Perhaps not coincidentally, the funding required for the football team had a ripple effect on other sports. The legendary Old Dominion field hockey team, who had won nine national titles between 1982 and 2000, was moved away from Foreman Field to the Powhatan Sports Complex.
Karen Barefoot took over the Lady Monarchs program and made a few WNIT’s before resigning after the 2017 season. Old Dominion moved to Conference USA, reuniting with former league rival Western Kentucky, but the luster of the games had worn off as dominant powers took over the women’s game. Nikki McCray Penson joined ODU to rebuild the program, achieving a 24-6 record before COVID shuttered all postseason opportunities. That season, she left for Mississippi State before resigning after a year citing health reasons and a long term battle with cancer. She sadly passed away in 2023.
In the time since, former Florida star DeLisha Milton-Jones has been leading the program, regularly guiding the Monarchs to Top 5 finishes in C-USA and then the Sun Belt where the program now resides.
“They’ve carried the banner,” says Marianne Stanley, the three time national champion head coach that build the ODU program. “Obviously, the larger schools with bigger budgets have crashed the party. But we made our mark by making a decision when it wasn’t popular in a lot of places.”
The ethos was simple, yet effective: If you build it, they will come.
Dr. Jim Jarrett, who is still around at the age of 86, is widely credited with having the vision and foresight to see what women’s basketball would become.
“His daughter was a great tennis player,” Greene explains, “And he was like ‘she should be able to get a scholarship,’ and there was nothing for her.

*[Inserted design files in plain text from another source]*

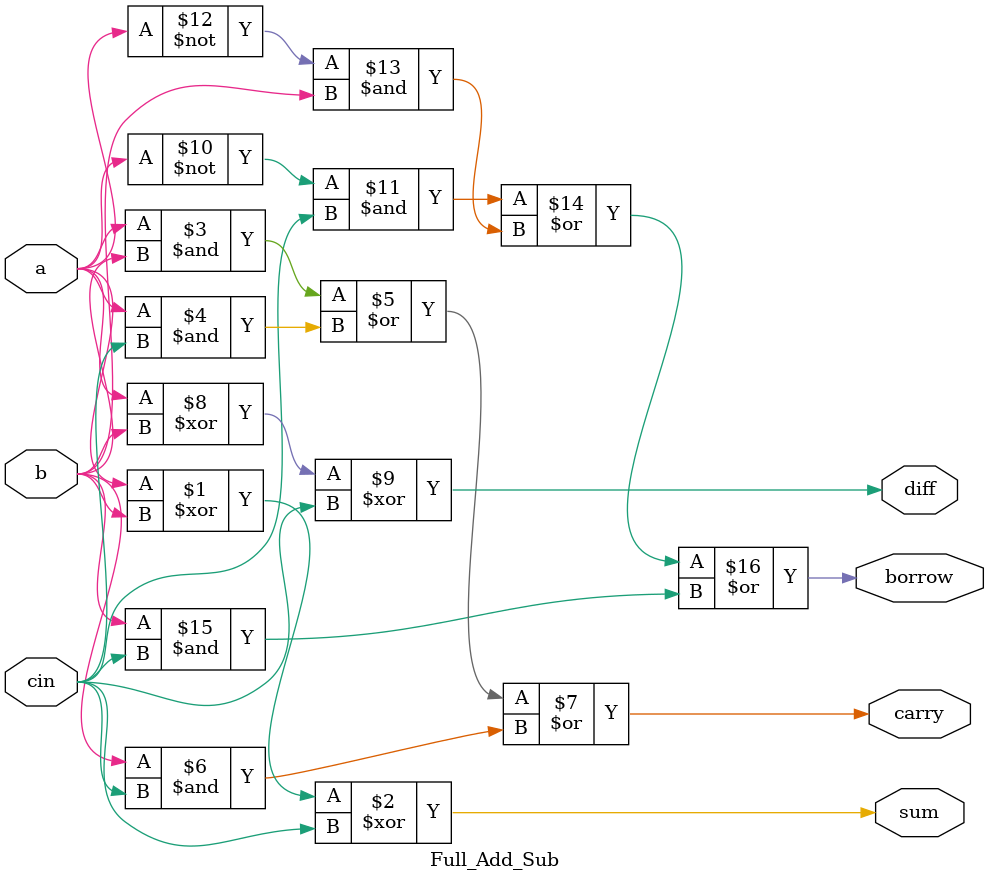
<source format=v>
module Full_Add_Sub(a,b,cin,sum,diff,carry,borrow);
input a,b,cin;
output sum,diff,carry,borrow;
assign sum = (a^b^cin);
assign carry = (a&b)|(a&cin)|(b&cin);
assign diff = (a^b^cin);
assign borrow = (~a&cin)|(~a&b)|(b&cin);
endmodule
</source>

So he said, ‘that’s not okay. I need to do something.’”
Over the years, Old Dominion has continued to fight an uphill battle as a mid-major hoping to reclaim some of its’ former glory. Former players and coaches appreciate some of the outreach done by the University but lament the lack of participation or invitation that has occurred from past coaches or administrators.
“We’re not around the team as much as [the 80’s teams] were around us,” Nyree Roberts adds. “And I think it’s a miss, not because we don’t live in Norfolk, but there’s a little bit of a disconnect.”
But to women’s basketball fans and those within the game, the 30-plus year legacy of the program is unimpeachable. Ticha Penicheiro is now an agent, helping guide athletes to opportunities to play at the next level. Mery Andrade is a coach with the NBA’s Toronto Raptors, continuing a legacy of opening doors for women’s coaches in the men’s game. Nancy Lieberman has regularly been an outspoken advocate for the sport and is still a fixture in sports media. Wendy Larry went on to become the associate commissioner of the Atlantic 10 conference. And that’s just a few of the names of influence that still have close ties to women’s basketball.
“I am who I am today because of all this,” Mery says. “It was just building character and coming to a place that gave me a chance, you know?”
“They were one of the first programs to give that pathway to international players to come be welcomed and be a part of a winning culture,” adds Hamchetou.
And the hope, from the earliest founders of the program to the new age stars of the new millennium, is that Old Dominion can return to its’ place of greatness. To reclaim a monarchy that were once Queens of the court.
“It may again for the university a sense of pride,” concludes Lieberman. “A statue is not about me. It’s about all the women that went there in the history. You got to have great teammates and we’ve had great teammates, great women and I’m as proud of them today as I was when I was there.”